Open pnrobinson opened 2 months ago
The problem was actually the following. In Protocol Buffers (Protobuf), fields are only included in the serialized output if they are explicitly set to a non-default value. This is done to minimize the size of the serialized message. I tried to set the reference range to 0-30 pg/ml The JSON output then only includes the high=30 value, but does not include the 0 value, because this is equal to the default value. However, if we include a reference range, then both low and high values are required: https://phenopacket-schema.readthedocs.io/en/latest/reference-range.html @ielis @julesjacobsen It would be possible to get around this by using an ugly trick in protobuf, e.g.,
oneof my_float_wrapper {
float my_float = 1;
}
or by
google.protobuf.FloatValue my_float = 1;
(instead of just float
)
but it is too late to change this in the protobuf code. Therefore, I think this is a bug that is unfixable in the current implementation.
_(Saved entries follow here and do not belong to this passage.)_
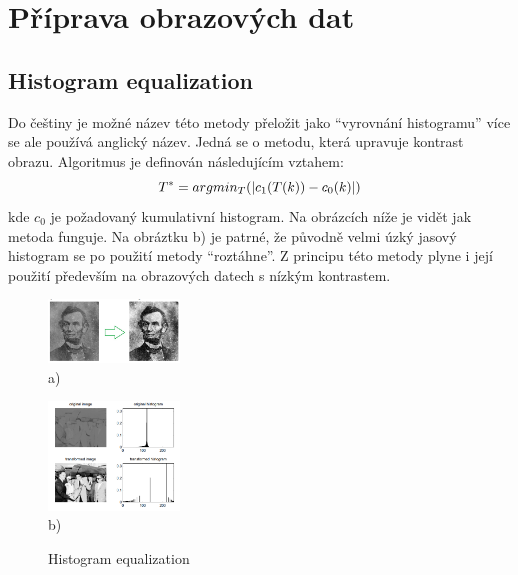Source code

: \documentclass{thesis}%
\begin{document}
\chapter{Příprava obrazových dat}

\section{Histogram equalization}
Do češtiny je možné název této metody přeložit jako ``vyrovnání histogramu'' více se ale používá anglický název. Jedná se o metodu, která upravuje kontrast obrazu. Algoritmus je definován následujícím vztahem:
\begin{equation}
 \centering
 T^{*} = argmin_{T}(|c_{1}(T(k)) - c_{0}(k)|)
\end{equation}
kde $c_{0}$ je požadovaný kumulativní histogram. Na obrázcích níže je vidět jak metoda funguje. Na obráztku b) je patrné, že původně velmi úzký jasový histogram se po použití metody ``roztáhne''. Z principu této metody plyne i její použití především na obrazových datech s nízkým kontrastem.
 \begin{figure}[htp!]
  \centering
  
   \begin{minipage}[c]{\textwidth}
	\centering\includegraphics[width=3.5cm]{histeq.png}\\
     a)
   \end{minipage}
    \begin{minipage}[c]{\textwidth}
	\centering\includegraphics[width=3.5cm]{histeq2.png}\\
     b)
   \end{minipage}

	\caption[Histogram equalization]{Histogram equalization}
\end{figure}
\newpage
\end{document}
Thoughts?
@pnrobinson This sounds like a JSON output issue rather than a protobuf issue. There should be a way of making the JSON output include the defaults, but then the issue is that the JSON will include all the default zero-values for the entire schema. Maybe there is a way of enabling this just for the ReferenceRange?
@julesjacobsen
I think you are right --
see this documentation: we need to set including_default_value_fields=True
in our code.
@ielis @iimpulse -- I think this is what we want in general? is there any reason we shouldn't set this argument to true everytime we write to file? (Other than we will get slightly larger files?)
google.protobuf.json_format.MessageToJson(message,
including_default_value_fields=False,
preserving_proto_field_name=False,
indent=2,
sort_keys=False,
use_integers_for_enums=False,
descriptor_pool=None,
float_precision=None,
ensure_ascii=True)
I am seeing errors such as this:
However, the reference range is not required: https://phenopacket-schema.readthedocs.io/en/latest/quantity.html#rstquantity
In this particular case, the reference range depends on time of day and other factors that are not available in the input dataset and that in general may not even be available to a lab, and so it is not a good idea to enforce this requirement.